A portrait of Shakespeare that was the first work given to the National Portrait Gallery will form the centrepiece of an exhibition celebrating the institution's 150th anniversary in 2006.
The so-called Chandos portrait, which has been the subject of fierce debate over whether it really does feature Shakespeare, is set to be joined by other controversial portraits of the writer whose life is little documented.
The National Portrait Gallery's work, named because it was once owned by the Duke of Chandos, has been attributed to a painter called John Taylor and dated to around 1610.
Sandy Nairne, the gallery's director, said yesterday he was convinced it really was Shakespeare. "But it is intriguing because it's a portrait about which everyone has argued."
There are records which show it was originally owned by the playwright and theatre manager Sir William Davenant, born in 1606, who claimed to have been Shakespeare's illegitimate son.
Other works which the gallery has secured tentative agreement to show include the portrait which emerged a couple of years ago in the hands of a family called Sanders in Canada which has a crumbling label bearing the legend "Shakespere" on the back, the Grafton portrait in the Rylands Library in Manchester and the Flowers portrait owned by the Royal Shakespeare Company (RSC).
Jacob Simon, the chief curator, said there were perhaps half a dozen 17th century portraits which were contenders to be considered genuine portraits of the Bard although nearly all have been the subject of disagreements.
But he pointed out that there were archive boxes of dozens of portraits which supposedly depict Shakespeare. "Over the years there are probably a couple of hundred that at one stage or another people have thought 'he looks like a writer, he must be ...'," Mr Simon said.
The celebration of Shakespeare will coincide with a massive festival of Shakespeare being planned by the RSC which is to present all his plays in one season.
The anniversary year will close with an exhibition of the portraits of David Hockney, which will include drawings and some new works - although it is not known of whom.
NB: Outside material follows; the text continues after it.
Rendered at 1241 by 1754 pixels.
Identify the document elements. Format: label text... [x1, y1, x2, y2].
It has taken some time to arrange this show. Mr Nairne said: "Hockney is completely tied up with whatever he's thinking about now, so it needed the right moment for David to be comfortable and allow us to look back [at his work]."
Before then, the usual programme continues in 2005 with shows dedicated to Lee Miller, the photographer famous both for her own work and for her role as an assistant and lover of the photographer Man Ray, and to portraits of Frida Kahlo, the charismatic Mexican artist whose work is to be featured in a major show at Tate Modern next summer.
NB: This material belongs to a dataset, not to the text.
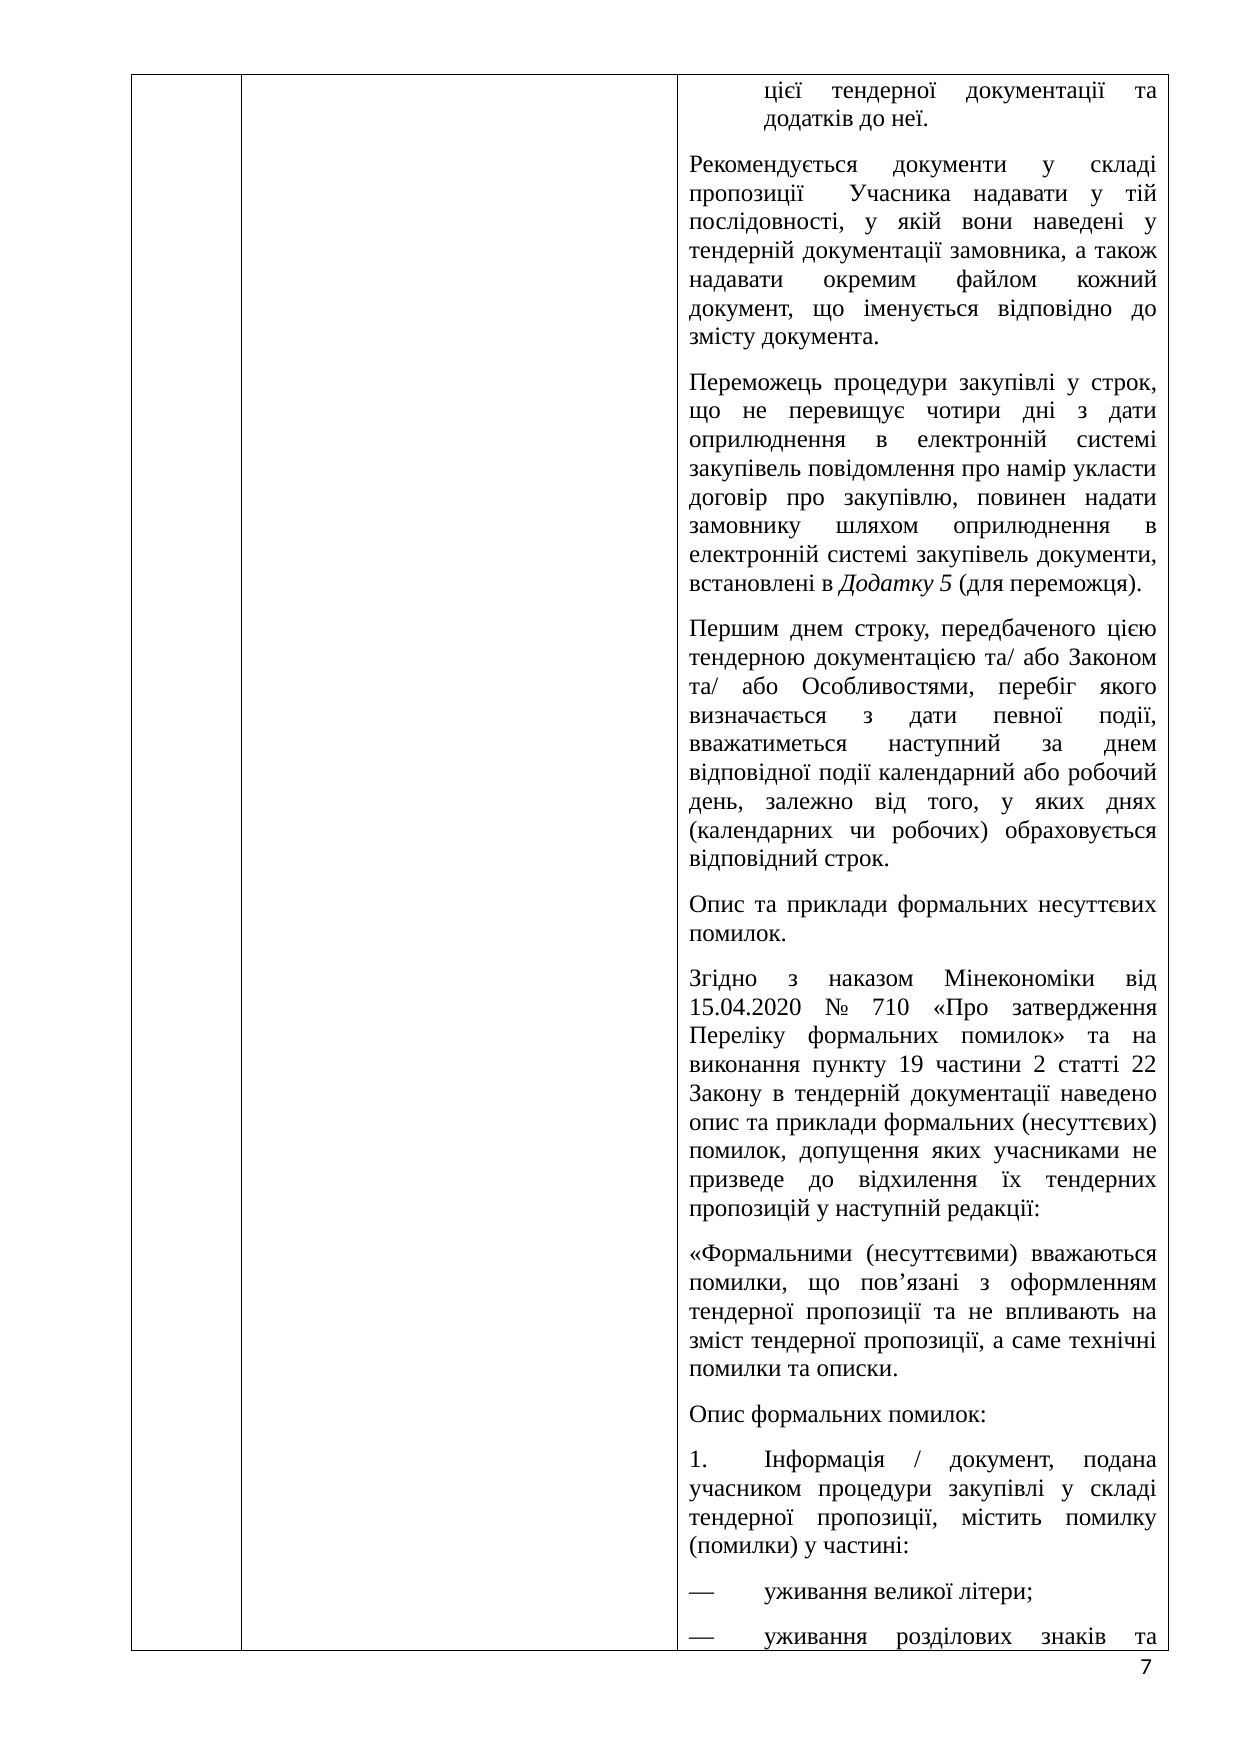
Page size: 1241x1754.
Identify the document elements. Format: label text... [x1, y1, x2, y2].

Before Christmas, the gallery will unveil an exhibition of 500 years of self-portraits including works by Rembrandt, Van Gogh, Velasquez, Hogarth and Freud.
And after the success last year of a new photography portrait prize sponsored by Schweppes, entries this year have more than doubled to nearly 8,000, Mr Nairne said. More than 60 have been shortlisted for display from November.
The gallery revealed yesterday that it had bought a portrait of the late British art critic David Sylvester, famed for his educational radio broadcasts in the 1950s and 1960s and for his friendship with the artist Francis Bacon.
The portrait, by the American artist Larry Rivers, was purchased with money from the National Art Collections Fund and others, including the estate of Bacon himself.